L’affaire de la forêt de Retz obligeait, à un moment ou à un autre, à ce que le dirigeant de la Fédération des Chasseurs s’exprime. Willy Schraen a choisi Valeurs Actuelles, la grande revue de la Droite la plus réactionnaire, prônant une alliance avec l’extrême-Droite. Il met bien entendu les veneurs hors de cause par définition, mais surtout il souligne que la tête de l’État est toujours à 100 % derrière les chasseurs. À l’arrière-plan, il y a la haute bourgeoisie.
Willy Schraen a répondu dans Valeurs Actuelles, car il savait qu’il devait bien dire quelque chose et que la plus importante des choses qu’il pouvait raconter, c’est que la mort d’une femme tuée par des chiens dans la forêt de Retz dans l’Aisne ne serait, finalement, qu’un fait-divers. La chasse est toujours un dispositif réactionnaire et l’affaire ne change rien : voilà en substance ce qu’il raconte.
Willy Schraen n’hésite pas à mouiller le Président de la République lui-même. À la question « Pensez-vous que cette polémique peut mettre en péril la chasse à courre ? Le Président Macron reste t-il l’ami des chasseurs ? », il répond :
« J’ai rencontré hier Emmanuelle Wargon, la secrétaire d’Etat auprès de la ministre de la Transition écologique, qui m’a assuré de son soutien. Elle est parfaitement consciente que cette polémique est injustifiée. Quant au président Macron, nos rapports sont excellents. Nous bénéficions toujours de son écoute.
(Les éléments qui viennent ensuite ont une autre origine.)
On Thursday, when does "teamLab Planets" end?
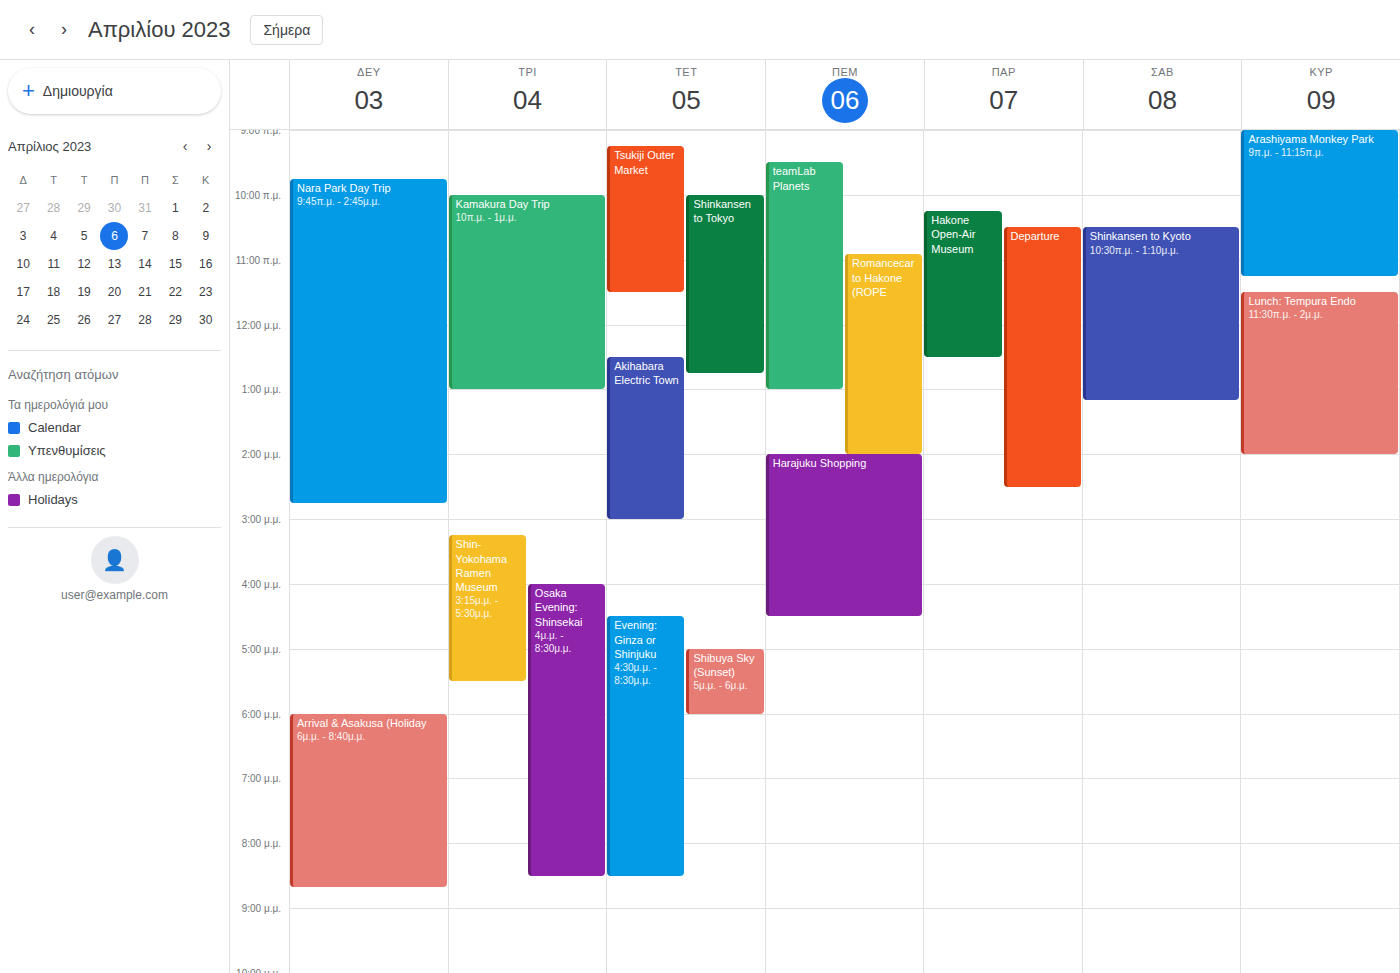
1:00 PM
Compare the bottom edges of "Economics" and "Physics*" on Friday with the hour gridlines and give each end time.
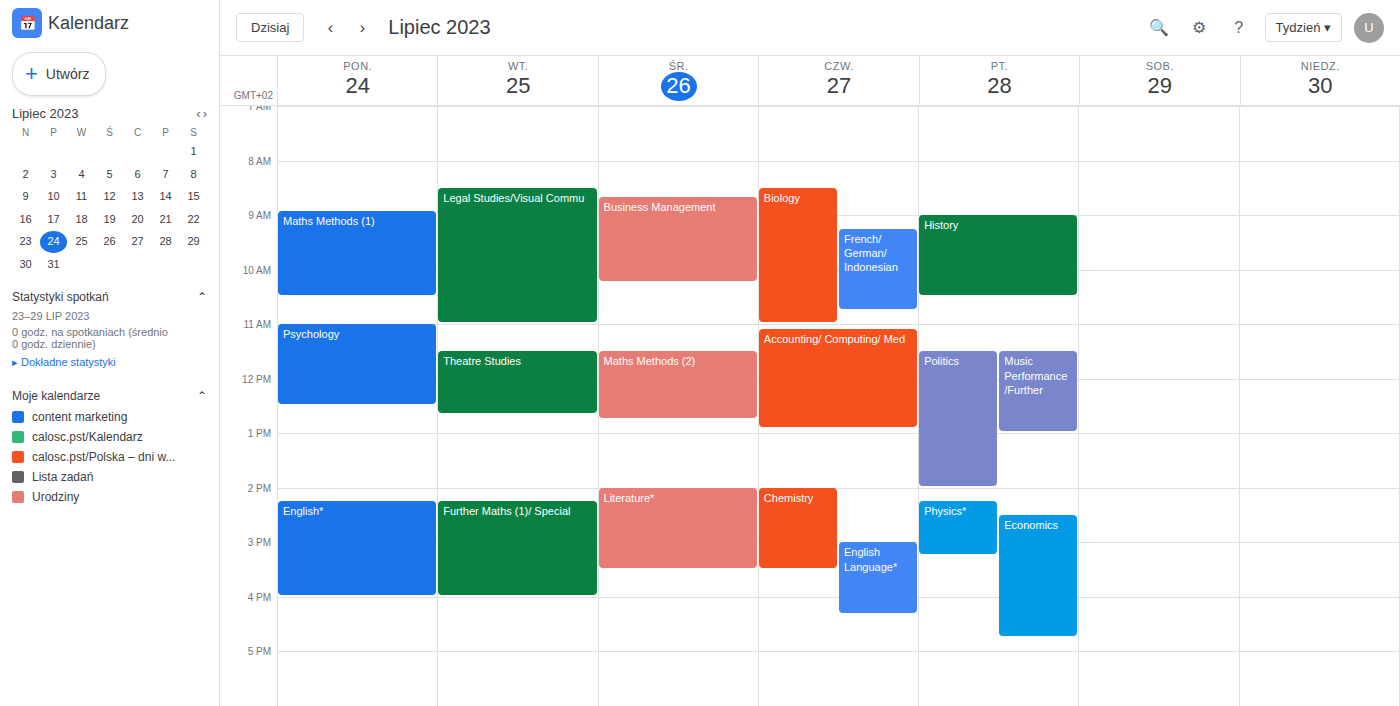
"Economics": 4:45 PM, neither: three quarters of the way from the 4 PM line to the 5 PM line. "Physics*": 3:15 PM, neither: a quarter of the way from the 3 PM line to the 4 PM line.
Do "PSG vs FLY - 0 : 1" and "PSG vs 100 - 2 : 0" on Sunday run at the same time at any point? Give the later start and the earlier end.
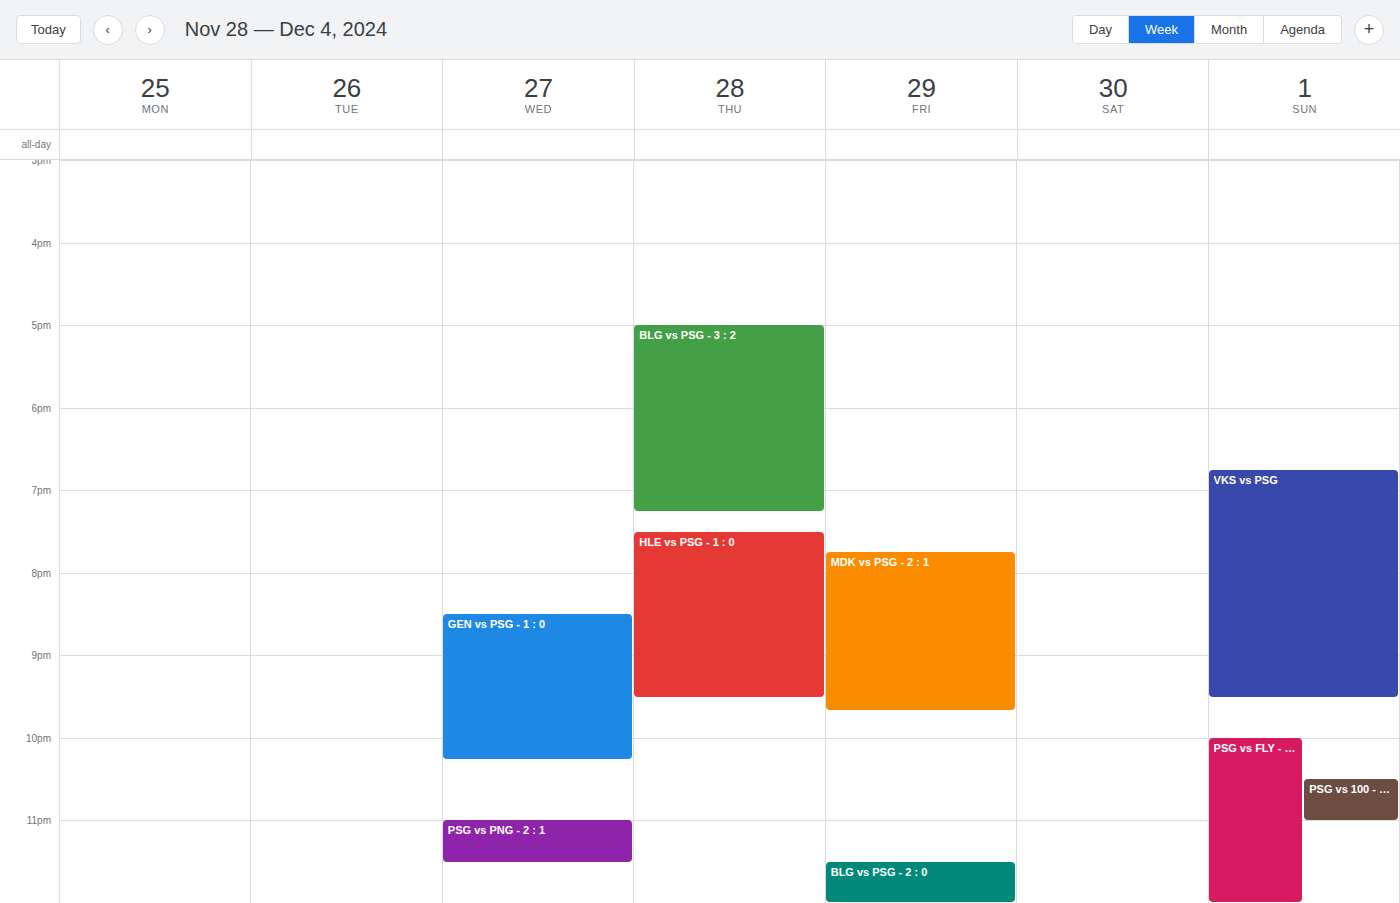
"PSG vs 100 - 2 : 0" runs 22:30 to 23:00, inside "PSG vs FLY - 0 : 1" -- they overlap.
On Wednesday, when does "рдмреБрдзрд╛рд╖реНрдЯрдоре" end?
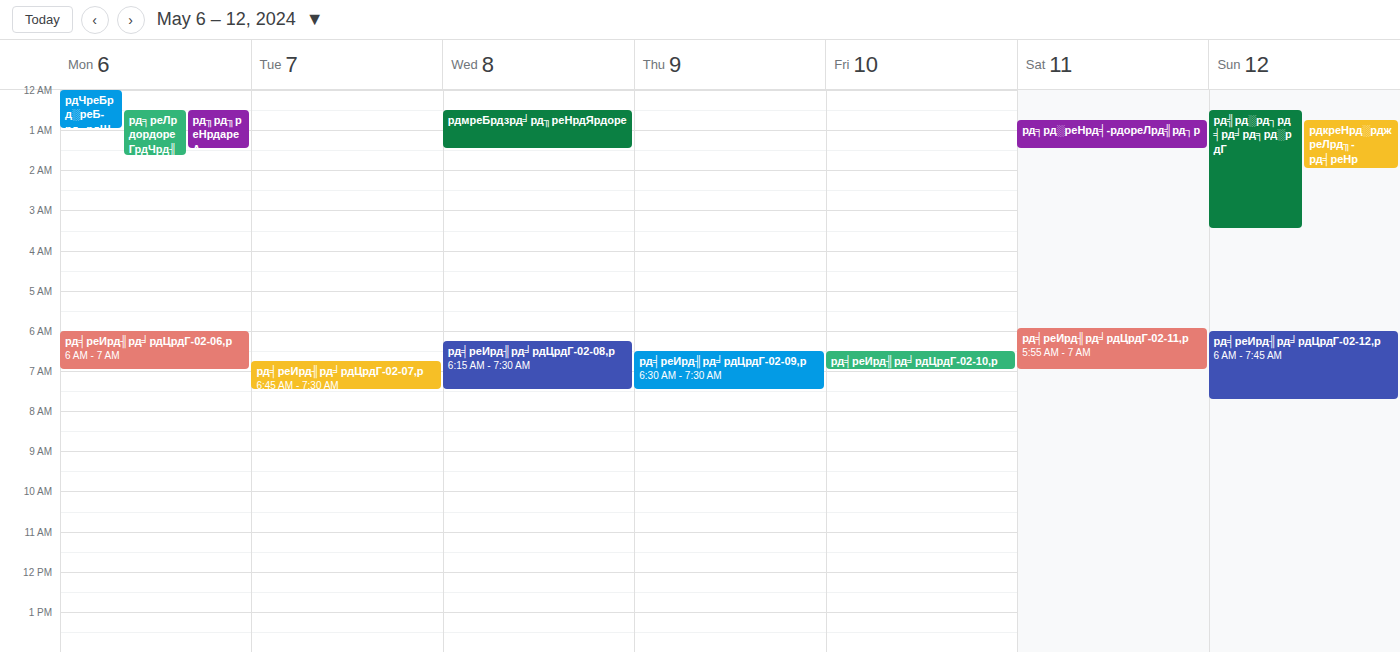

La réforme de la chasse avance même si nous ne sommes pas d’accord sur tout ! Dans l’immédiat, nous voulons faire stopper les violences verbales et physiques, que ce soit de la part de Brigitte Bardot, Rémi Gaillard, de groupuscules ou tant d’autres associations. Je vous le dis : nous allons lancer une série de procédures judiciaires pour que cela cesse. »
C’est là de la politique très fine. Peu importe ce qui arrive, dit Willy Schraen, ce qui compte c’est qu’il y ait deux camps. La chasse est un vecteur offensif de la réaction et elle va le rester.
C’est tellement subtile que la question et la réponse ici citées ferment l’interview. C’est tellement subtile qu’au tout début, Willy Schraen souligne la chose suivante, pour mettre directement l’accent sur le poids de la chasse à courre :
« Il y a 18 000 chasses à courre par an en France. »
Ce nombre est très important, non pas eu égard la population française, mais par rapport à la haute bourgeoisie. Cela veut dire que cette dernière considère la chasse à courre comme une de ses valeurs. C’est donc intouchable.
Pour être le plus clair possible ici, prenons les propos de Pierre de Boisguilbert, ancien responsable de la Société de Vènerie. Parlant du fait qu’une personne soit tuée par des chiens de chasse à courre, il affirme :
« En cinq siècles ça n’est jamais arrivé. »
En réalité, on n’en sait rien du tout. Il y a une quantité effroyable de « faits-divers » liés à la chasse à courre, avec des animaux blessés ou tués chez les gens, des gens blessés même. Tués peut-être, qui sait, en cinq cent ans. Mais cela est totalement effacé des tablettes en raison de l’hégémonie réactionnaire. La chasse à courre est comme hors-sol de par l’importance sociale de ses participants. On est ici dans l’arrière-cour de la haute bourgeoisie.
L’enquête sur l’affaire de la forêt de Retz a dû même être confiée à un service d’Amiens, car participait à la chasse à courre possiblement incriminée un lieutenant-colonel de gendarmerie. La fonction de ce militaire décoré (médaillé de la Défense Nationale Or agrafe Gendarmerie, Chevalier de l’ordre national du mérite, titulaire de la médaille de la protection du Territoire National agrafe Harpie), c’est… de diriger la gendarmerie de toute l’Aisne.
On voit ici la puissance des notables. L’armée et la haute bourgeoisie forment ici des bastions imprenables, à moins de les briser. Cette affaire de la forêt de Retz a des proportions concrètement immenses de par les forces concernées par l’enquête.